Summarize

New MiniMax-M1 dethrones DeepSeek as China's top AI model

By Mudit Dube

Jun 18, 2025

10:16 am

What's the story

Shanghai-based MiniMax has launched an open-source AI reasoning model that rivals Chinese competitor DeepSeek and US-based OpenAI and Google in terms of performance and cost. The new model, named MiniMax-M1, was released on Monday under an Apache software license. Unlike Meta's Llama family, which is offered under a community license that's not open source, and DeepSeek, which is only partially under an open-source license, MiniMax-M1 is fully open source.

Performance comparison

MiniMax-M1's capabilities are top-tier among open-source models

MiniMax claims that in complex, productivity-oriented scenarios, M1's capabilities are top-tier among open-source models. The company also says it beats domestic closed-source models and comes close to the best overseas models while providing the industry's best cost-effectiveness.

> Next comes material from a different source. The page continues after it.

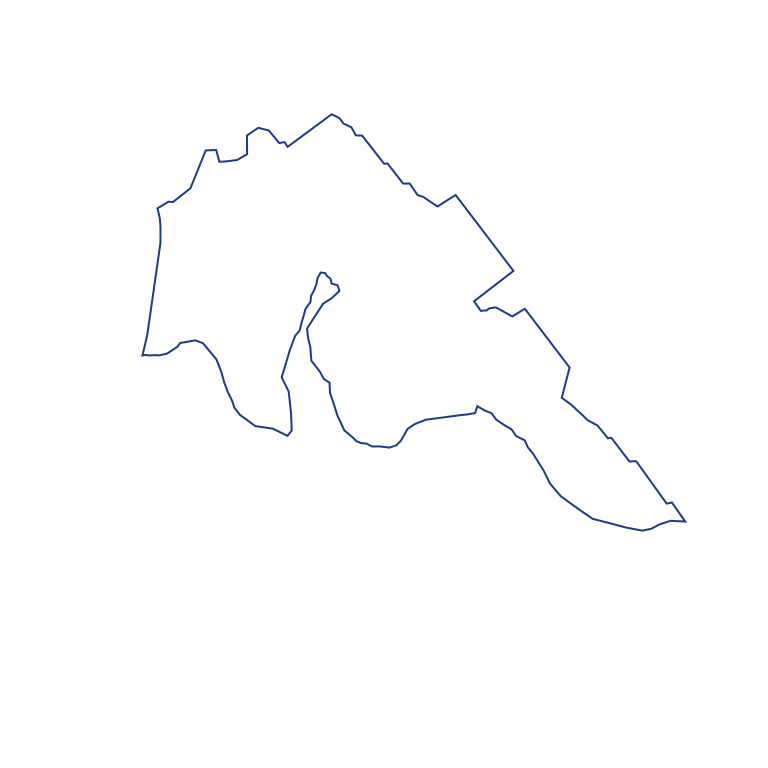 Saparmyrat Turkmenbasy, Tashauz, Turkmenistan (Natural Earth projection), rotated 232°
{"feature_id": "10190150B43921321162948", "entity_name": "Saparmyrat Turkmenbasy", "entity_type": "district", "adm_level": 2, "iso_a3": "TKM", "parent_name": "Turkmenistan", "parent_adm1": "Tashauz", "projection": "natural_earth1", "projection_center": [58.279, 42.355], "detail": "fine", "context": "isolated", "style": "outline", "palette": "blue", "viewbox_px": 768, "rotation_deg": 232, "n_neighbors": 0, "source": "geoboundaries", "source_scale": "gbopen_adm2", "svg_char_len": 2516}
<svg xmlns="http://www.w3.org/2000/svg" viewBox="0 0 768 768"><g transform="rotate(232 384 384)"><path d="M357.7,531.7L358.2,526.7L366.4,523.2L375.5,519.3L376.7,517.2L378.8,513.6L378.8,513.3L378.8,509.9L379.6,508.9L380.1,508.4L382.0,505.3L393.7,505.9L393.7,512.6L393.4,555.6L488.8,556.8L488.9,556.3L489.9,546.3L490.9,535.7L491.0,535.4L507.3,530.1L511.0,527.6L512.1,526.9L512.3,526.8L514.3,526.9L526.1,527.7L527.9,525.4L530.1,522.5L555.0,522.5L555.6,522.5L557.2,520.2L557.6,519.7L591.9,519.7L593.2,519.7L596.6,515.7L597.3,514.9L604.9,516.1L606.4,516.3L613.6,512.7L614.1,512.5L615.7,512.5L621.2,512.5L628.8,508.7L630.2,454.7L630.2,454.1L632.9,454.3L635.8,454.6L636.9,452.6L638.3,449.8L654.6,449.3L657.5,447.1L663.2,442.7L663.3,442.0L664.2,429.0L649.4,417.6L649.8,414.9L650.9,406.2L653.2,402.4L656.5,396.8L657.8,394.9L660.5,391.1L671.7,395.8L673.9,392.8L677.8,387.3L669.1,372.2L664.6,364.4L657.4,351.9L657.4,348.1L657.3,329.7L659.2,327.7L660.4,326.4L661.6,315.6L661.7,315.1L661.9,313.7L652.7,309.4L645.6,304.7L632.9,294.8L567.9,227.1L555.2,211.2L553.7,214.0L551.4,216.1L549.8,218.4L547.7,221.4L545.0,224.4L541.6,231.5L541.1,236.7L540.6,244.3L541.8,248.6L538.1,255.5L534.7,262.1L527.6,266.5L506.6,267.1L493.9,263.3L483.7,259.1L474.6,256.2L464.0,253.9L457.4,251.5L448.2,251.5L441.6,253.4L430.0,256.7L417.3,268.9L402.6,276.0L404.1,282.6L417.8,292.5L436.6,304.2L452.3,307.5L456.9,314.1L469.1,331.3L476.8,344.0L477.9,350.1L484.0,358.1L487.2,362.7L491.2,367.9L492.3,370.6L493.7,376.3L498.3,380.7L500.9,386.6L504.3,392.2L508.5,396.9L510.8,402.7L507.7,405.9L504.1,405.6L500.1,406.7L495.3,404.6L490.4,408.2L484.8,406.2L483.8,395.8L484.8,385.4L480.2,372.2L475.1,357.5L466.5,352.3L458.2,348.5L447.1,341.1L433.6,341.1L424.9,339.7L418.6,341.9L410.3,336.0L399.8,332.4L388.0,327.9L381.3,326.4L371.8,324.2L361.5,326.4L356.2,327.0L351.8,329.4L347.4,333.8L342.2,336.0L337.7,341.9L330.5,349.2L328.1,355.9L328.9,362.5L334.1,374.8L333.5,383.5L330.1,395.0L311.4,426.8L309.0,430.5L305.0,437.9L309.0,443.9L300.8,447.2L294.8,450.8L286.7,450.5L275.6,454.2L269.8,456.6L261.6,456.1L253.1,460.2L245.5,458.4L236.9,458.5L217.6,456.5L203.3,453.5L186.6,454.2L163.6,460.9L149.3,465.4L134.9,476.5L122.2,486.1L109.4,497.3L105.4,505.4L103.8,514.4L99.8,525.5L90.2,536.7L113.4,537.9L115.7,533.1L167.8,535.2L170.0,532.4L171.2,530.3L171.5,530.3L172.0,529.7L201.0,530.0L202.4,529.1L203.3,527.0L208.9,526.9L219.9,526.7L230.3,522.1L237.8,521.2L252.6,518.7L263.7,515.6L282.7,540.4L356.6,541.3L357.7,531.7Z" fill="none" stroke="#1e3a8a" stroke-width="2"/></g></svg>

On various benchmarks (AIME 2024, LiveCodeBench, SWE-bench Verified, Tau-bench, and MRCR), M1 is competitive with OpenAI o3, Gemini 2.5 Pro, Claude 4 Opus, DeepSeek R1, DeepSeek R1-0528, and Qwen3-235B to varying degrees.

Model specifications

One million tokens context window

MiniMax is gunning for DeepSeek's top spot in the industry by boasting a context window (the amount of input it can handle) of one million tokens. This limit matches Google Gemini 2.5 Pro and is eight times the capacity of DeepSeek R1. The model can also manage an output of 80,000 tokens, which beats DeepSeek's 64,000 token capacity but falls short of OpenAI's o3 that can deliver a whopping 100,000 tokens in response to a prompt.

Efficiency boost

Lightning Attention mechanism makes M1 model compute efficient

Backed by Alibaba Group, Tencent, and IDG Capital, MiniMax touts its Lightning Attention mechanism as a way to calculate attention matrices that improves both training and inference efficiency. The company claims this feature gives the M1 model an edge when computing long context inputs and reasoning. "When performing deep reasoning with 80,000 tokens it requires only about 30% of the computing power of DeepSeek R1," MiniMax said.

Cost efficiency

CISPO algorithm leads to lower computing costs

The more efficient computation method of MiniMax-M1, along with an improved reinforcement learning algorithm called CISPO, results in lower computing costs. "The entire reinforcement learning phase used only 512 [NVIDIA] H800s for three weeks with a rental cost of just $537,400," MiniMax said. "This is an order of magnitude less than initially anticipated."